Néjdanof lui demanda ensuite quelles idées sociales il avait le projet d’introduire dans la fabrique qui lui était confiée, et s’il avait l’intention de faire participer les ouvriers aux bénéfices ?

« Mon pauvre ami ! répondit Solomine, rien que pour nous laisser organiser une école, un tout petit hôpital, le patron a regimbé comme un ours. »

Une seule fois, Solomine se mit sérieusement en colère, et frappa avec tant de force sur la table devant lui de son poing puissant qu’il fit tout tressauter, jusqu’à un poids de quarante livres qui se trouvait à côté de l’encrier : c’était à propos d’un jugement inique, de vexations subies par un « artél[1] » d’ouvriers…

Lorsque Néjdanof et Markelof arrivèrent à parler des « mesures à prendre » pour mettre leurs plans en action, Solomine continua de les écouter avec curiosité, avec respect même, mais il ne prononça plus une parole.

L’entretien dura jusqu’à quatre heures ; et de quoi ne parlèrent-ils pas ! Markelof fit allusion, entre autres, à l’infatigable voyageur Kisliakof, à ses lettres, qui devenaient de plus en plus intéressantes ; il promit à Néjdanof de lui en montrer quelques-unes et même de les lui laisser emporter, à cause de leur longueur et de leur écriture un peu difficile à déchiffrer ; et puis surtout, elles étaient si savantes ! Elles contenaient même des vers, non pas de la poésie légère quelconque ou frivole, mais de la poésie à tendance sociale !

De Kisliakof, Markelof passa aux soldats, aux aides de camp, aux Allemands qui servent en Russie, et même à ses articles sur l’artillerie.

Néjdanof parla de l’antagonisme qui existait entre Heine et Bœrne, de Proudhon, du réalisme dans l’art.

Quant à Solomine, il écoutait attentivement, fumait son cigare ; et sans cesser de sourire, sans avoir dit un seul mot saillant, il avait l’air de comprendre mieux que les autres où était la vérité.

Quatre heures sonnèrent… Néjdanof et Markelof, épuisés, se tenaient à peine debout, et Solomine était encore tout gaillard.

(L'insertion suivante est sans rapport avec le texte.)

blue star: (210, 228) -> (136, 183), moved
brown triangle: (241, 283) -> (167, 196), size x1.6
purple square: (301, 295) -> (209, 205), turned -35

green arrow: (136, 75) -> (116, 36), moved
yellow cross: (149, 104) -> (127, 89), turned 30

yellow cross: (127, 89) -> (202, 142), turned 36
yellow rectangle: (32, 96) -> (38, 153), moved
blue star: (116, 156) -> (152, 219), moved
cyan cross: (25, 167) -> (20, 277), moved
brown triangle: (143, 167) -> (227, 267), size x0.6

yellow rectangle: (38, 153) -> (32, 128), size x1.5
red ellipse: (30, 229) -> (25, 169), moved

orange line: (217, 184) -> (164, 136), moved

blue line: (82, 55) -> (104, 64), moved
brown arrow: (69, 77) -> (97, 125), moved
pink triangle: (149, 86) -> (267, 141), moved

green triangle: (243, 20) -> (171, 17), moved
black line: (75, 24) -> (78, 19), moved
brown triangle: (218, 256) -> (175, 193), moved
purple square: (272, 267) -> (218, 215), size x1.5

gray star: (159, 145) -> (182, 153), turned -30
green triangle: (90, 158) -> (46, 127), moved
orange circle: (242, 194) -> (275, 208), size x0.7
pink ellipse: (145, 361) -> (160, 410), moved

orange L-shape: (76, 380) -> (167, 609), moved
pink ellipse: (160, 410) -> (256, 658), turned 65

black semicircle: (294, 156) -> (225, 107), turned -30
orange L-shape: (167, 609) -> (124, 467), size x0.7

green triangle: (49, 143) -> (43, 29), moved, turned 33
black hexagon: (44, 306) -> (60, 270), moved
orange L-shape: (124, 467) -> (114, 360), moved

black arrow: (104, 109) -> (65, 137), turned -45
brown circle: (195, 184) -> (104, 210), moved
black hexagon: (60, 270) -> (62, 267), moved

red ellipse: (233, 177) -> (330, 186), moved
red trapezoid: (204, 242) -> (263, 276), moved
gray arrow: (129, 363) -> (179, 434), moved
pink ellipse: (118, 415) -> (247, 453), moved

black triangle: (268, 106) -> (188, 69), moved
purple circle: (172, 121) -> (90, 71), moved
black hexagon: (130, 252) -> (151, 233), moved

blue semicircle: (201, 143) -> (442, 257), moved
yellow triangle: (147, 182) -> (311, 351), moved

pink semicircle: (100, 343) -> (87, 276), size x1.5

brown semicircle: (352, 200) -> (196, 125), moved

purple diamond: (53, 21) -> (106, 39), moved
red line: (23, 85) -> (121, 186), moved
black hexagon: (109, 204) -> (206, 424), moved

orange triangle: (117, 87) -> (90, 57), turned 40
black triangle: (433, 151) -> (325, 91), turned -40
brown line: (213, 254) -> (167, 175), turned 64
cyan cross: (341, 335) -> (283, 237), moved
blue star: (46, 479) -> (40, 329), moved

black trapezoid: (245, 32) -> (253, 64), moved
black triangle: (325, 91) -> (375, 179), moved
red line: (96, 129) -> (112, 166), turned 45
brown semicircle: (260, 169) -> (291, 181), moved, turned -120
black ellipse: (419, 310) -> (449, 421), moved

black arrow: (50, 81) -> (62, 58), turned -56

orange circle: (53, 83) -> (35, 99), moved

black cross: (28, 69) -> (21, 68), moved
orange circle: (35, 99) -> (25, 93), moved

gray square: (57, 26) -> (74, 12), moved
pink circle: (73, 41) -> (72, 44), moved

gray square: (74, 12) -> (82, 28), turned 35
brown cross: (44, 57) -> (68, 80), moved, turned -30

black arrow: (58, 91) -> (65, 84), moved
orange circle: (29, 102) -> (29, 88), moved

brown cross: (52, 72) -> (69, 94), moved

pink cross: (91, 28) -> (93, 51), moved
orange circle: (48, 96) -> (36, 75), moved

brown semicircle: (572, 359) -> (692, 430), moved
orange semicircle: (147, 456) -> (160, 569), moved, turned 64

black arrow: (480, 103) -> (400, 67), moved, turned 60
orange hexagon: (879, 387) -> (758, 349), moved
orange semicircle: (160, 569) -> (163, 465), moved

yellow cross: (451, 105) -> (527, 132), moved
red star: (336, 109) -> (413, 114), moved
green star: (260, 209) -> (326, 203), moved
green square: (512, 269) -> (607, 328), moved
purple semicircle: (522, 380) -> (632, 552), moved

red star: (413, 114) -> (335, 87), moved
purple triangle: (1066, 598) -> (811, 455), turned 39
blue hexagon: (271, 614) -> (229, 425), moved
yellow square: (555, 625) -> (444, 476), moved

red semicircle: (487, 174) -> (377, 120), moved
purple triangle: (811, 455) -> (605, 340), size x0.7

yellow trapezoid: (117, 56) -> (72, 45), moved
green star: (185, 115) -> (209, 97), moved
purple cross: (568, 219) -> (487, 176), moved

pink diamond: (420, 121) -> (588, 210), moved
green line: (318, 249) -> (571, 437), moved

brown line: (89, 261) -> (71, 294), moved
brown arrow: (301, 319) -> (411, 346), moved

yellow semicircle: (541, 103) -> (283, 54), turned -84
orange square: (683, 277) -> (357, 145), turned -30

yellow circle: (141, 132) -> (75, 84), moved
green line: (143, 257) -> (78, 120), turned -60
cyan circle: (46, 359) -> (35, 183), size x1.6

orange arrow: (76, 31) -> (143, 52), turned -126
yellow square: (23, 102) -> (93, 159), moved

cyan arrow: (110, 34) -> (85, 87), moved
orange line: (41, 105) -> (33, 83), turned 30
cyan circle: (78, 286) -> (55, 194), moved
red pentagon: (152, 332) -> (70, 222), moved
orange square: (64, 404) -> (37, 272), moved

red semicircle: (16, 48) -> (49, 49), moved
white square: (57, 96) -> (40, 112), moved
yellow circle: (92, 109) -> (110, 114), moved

Les amis se séparèrent après être convenus de partir le lendemain matin pour la ville, et d’aller voir le marchand Golouchkine, — le vieux croyant, — pour faire de la propagande. Golouchkine, personnellement, était plein d’ardeur, et il avait promis des prosélytes ! Solomine commença par exprimer un doute :

« Était-ce bien la peine d’aller voir Golouchkine ? » puis il finit par dire : « Pourquoi pas ? »

  1. Artél, groupe de travailleurs du même métier, embryon de société coopérative qui existe depuis très-longtemps en Russie.